┌──
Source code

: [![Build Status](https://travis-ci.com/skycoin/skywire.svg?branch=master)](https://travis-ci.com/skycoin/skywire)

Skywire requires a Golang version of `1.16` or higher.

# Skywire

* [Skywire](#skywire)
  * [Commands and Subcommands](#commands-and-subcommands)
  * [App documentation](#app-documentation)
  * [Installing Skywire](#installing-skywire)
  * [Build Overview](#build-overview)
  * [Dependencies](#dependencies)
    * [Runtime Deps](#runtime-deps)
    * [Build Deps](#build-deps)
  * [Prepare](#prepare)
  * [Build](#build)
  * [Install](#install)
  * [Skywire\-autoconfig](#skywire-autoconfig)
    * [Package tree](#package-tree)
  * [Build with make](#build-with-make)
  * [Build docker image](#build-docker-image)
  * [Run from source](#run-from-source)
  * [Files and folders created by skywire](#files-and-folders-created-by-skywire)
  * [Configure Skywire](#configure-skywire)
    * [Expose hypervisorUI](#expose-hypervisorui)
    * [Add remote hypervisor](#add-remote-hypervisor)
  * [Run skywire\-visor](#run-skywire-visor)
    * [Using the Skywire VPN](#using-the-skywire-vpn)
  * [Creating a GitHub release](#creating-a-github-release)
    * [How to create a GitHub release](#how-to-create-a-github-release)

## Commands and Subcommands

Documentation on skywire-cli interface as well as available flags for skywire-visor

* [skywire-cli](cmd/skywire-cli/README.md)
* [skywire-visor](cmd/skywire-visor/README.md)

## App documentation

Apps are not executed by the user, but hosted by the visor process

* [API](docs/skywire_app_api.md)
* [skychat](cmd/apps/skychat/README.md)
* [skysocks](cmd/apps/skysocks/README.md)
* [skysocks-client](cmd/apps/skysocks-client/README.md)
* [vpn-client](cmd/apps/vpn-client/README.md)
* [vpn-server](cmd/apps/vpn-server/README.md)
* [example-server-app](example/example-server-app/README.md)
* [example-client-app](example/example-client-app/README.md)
└──
• [Task instructions]: Return every line of the material that contains the string "client", treating uppercase and lowercase letters as different.

• [Your response]:
* [skysocks-client](cmd/apps/skysocks-client/README.md)
* [vpn-client](cmd/apps/vpn-client/README.md)
* [example-client-app](example/example-client-app/README.md)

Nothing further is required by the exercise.